Print every entry exactly as written.

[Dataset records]
----------

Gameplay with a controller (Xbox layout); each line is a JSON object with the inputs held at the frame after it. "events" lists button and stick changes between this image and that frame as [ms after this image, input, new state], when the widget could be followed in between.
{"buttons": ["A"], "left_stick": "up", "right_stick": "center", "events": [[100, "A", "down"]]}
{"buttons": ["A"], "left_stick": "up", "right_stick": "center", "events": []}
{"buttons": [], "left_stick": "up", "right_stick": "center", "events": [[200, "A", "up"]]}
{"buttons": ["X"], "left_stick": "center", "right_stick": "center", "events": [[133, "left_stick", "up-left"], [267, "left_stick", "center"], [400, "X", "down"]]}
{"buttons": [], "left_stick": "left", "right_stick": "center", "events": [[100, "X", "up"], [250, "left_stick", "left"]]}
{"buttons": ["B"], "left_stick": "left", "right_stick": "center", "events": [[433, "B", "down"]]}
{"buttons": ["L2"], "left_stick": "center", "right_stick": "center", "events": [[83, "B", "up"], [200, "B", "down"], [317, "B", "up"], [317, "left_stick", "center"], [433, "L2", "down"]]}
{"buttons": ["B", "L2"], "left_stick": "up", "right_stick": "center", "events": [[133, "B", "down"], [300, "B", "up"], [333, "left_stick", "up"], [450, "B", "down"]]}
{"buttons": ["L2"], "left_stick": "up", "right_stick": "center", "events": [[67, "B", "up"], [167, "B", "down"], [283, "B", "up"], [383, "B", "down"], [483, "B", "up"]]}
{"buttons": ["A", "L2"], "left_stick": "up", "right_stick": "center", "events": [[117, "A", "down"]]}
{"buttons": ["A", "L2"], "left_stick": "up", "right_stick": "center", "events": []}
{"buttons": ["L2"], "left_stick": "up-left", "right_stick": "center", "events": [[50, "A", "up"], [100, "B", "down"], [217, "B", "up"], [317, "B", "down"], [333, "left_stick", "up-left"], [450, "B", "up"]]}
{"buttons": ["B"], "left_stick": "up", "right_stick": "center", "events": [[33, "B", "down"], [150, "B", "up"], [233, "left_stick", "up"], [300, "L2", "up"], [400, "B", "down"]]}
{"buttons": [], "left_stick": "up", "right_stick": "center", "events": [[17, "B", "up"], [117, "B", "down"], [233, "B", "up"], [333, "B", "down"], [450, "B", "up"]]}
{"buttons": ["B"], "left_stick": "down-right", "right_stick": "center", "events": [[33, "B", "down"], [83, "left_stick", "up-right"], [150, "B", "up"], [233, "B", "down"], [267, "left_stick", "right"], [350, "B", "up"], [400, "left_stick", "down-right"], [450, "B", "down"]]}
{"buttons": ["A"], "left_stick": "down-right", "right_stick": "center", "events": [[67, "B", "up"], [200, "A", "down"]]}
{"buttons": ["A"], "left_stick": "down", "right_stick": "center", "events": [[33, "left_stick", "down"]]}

----------

### RESPONSE TO THIS EXERCISE
Gameplay with a controller (Xbox layout); each line is a JSON object with the inputs held at the frame after it. "events" lists button and stick changes between this image and that frame as [ms after this image, input, new state], when the widget could be followed in between.
{"buttons": ["A"], "left_stick": "up", "right_stick": "center", "events": [[100, "A", "down"]]}
{"buttons": ["A"], "left_stick": "up", "right_stick": "center", "events": []}
{"buttons": [], "left_stick": "up", "right_stick": "center", "events": [[200, "A", "up"]]}
{"buttons": ["X"], "left_stick": "center", "right_stick": "center", "events": [[133, "left_stick", "up-left"], [267, "left_stick", "center"], [400, "X", "down"]]}
{"buttons": [], "left_stick": "left", "right_stick": "center", "events": [[100, "X", "up"], [250, "left_stick", "left"]]}
{"buttons": ["B"], "left_stick": "left", "right_stick": "center", "events": [[433, "B", "down"]]}
{"buttons": ["L2"], "left_stick": "center", "right_stick": "center", "events": [[83, "B", "up"], [200, "B", "down"], [317, "B", "up"], [317, "left_stick", "center"], [433, "L2", "down"]]}
{"buttons": ["B", "L2"], "left_stick": "up", "right_stick": "center", "events": [[133, "B", "down"], [300, "B", "up"], [333, "left_stick", "up"], [450, "B", "down"]]}
{"buttons": ["L2"], "left_stick": "up", "right_stick": "center", "events": [[67, "B", "up"], [167, "B", "down"], [283, "B", "up"], [383, "B", "down"], [483, "B", "up"]]}
{"buttons": ["A", "L2"], "left_stick": "up", "right_stick": "center", "events": [[117, "A", "down"]]}
{"buttons": ["A", "L2"], "left_stick": "up", "right_stick": "center", "events": []}
{"buttons": ["L2"], "left_stick": "up-left", "right_stick": "center", "events": [[50, "A", "up"], [100, "B", "down"], [217, "B", "up"], [317, "B", "down"], [333, "left_stick", "up-left"], [450, "B", "up"]]}
{"buttons": ["B"], "left_stick": "up", "right_stick": "center", "events": [[33, "B", "down"], [150, "B", "up"], [233, "left_stick", "up"], [300, "L2", "up"], [400, "B", "down"]]}
{"buttons": [], "left_stick": "up", "right_stick": "center", "events": [[17, "B", "up"], [117, "B", "down"], [233, "B", "up"], [333, "B", "down"], [450, "B", "up"]]}
{"buttons": ["B"], "left_stick": "down-right", "right_stick": "center", "events": [[33, "B", "down"], [83, "left_stick", "up-right"], [150, "B", "up"], [233, "B", "down"], [267, "left_stick", "right"], [350, "B", "up"], [400, "left_stick", "down-right"], [450, "B", "down"]]}
{"buttons": ["A"], "left_stick": "down-right", "right_stick": "center", "events": [[67, "B", "up"], [200, "A", "down"]]}
{"buttons": ["A"], "left_stick": "down", "right_stick": "center", "events": [[33, "left_stick", "down"]]}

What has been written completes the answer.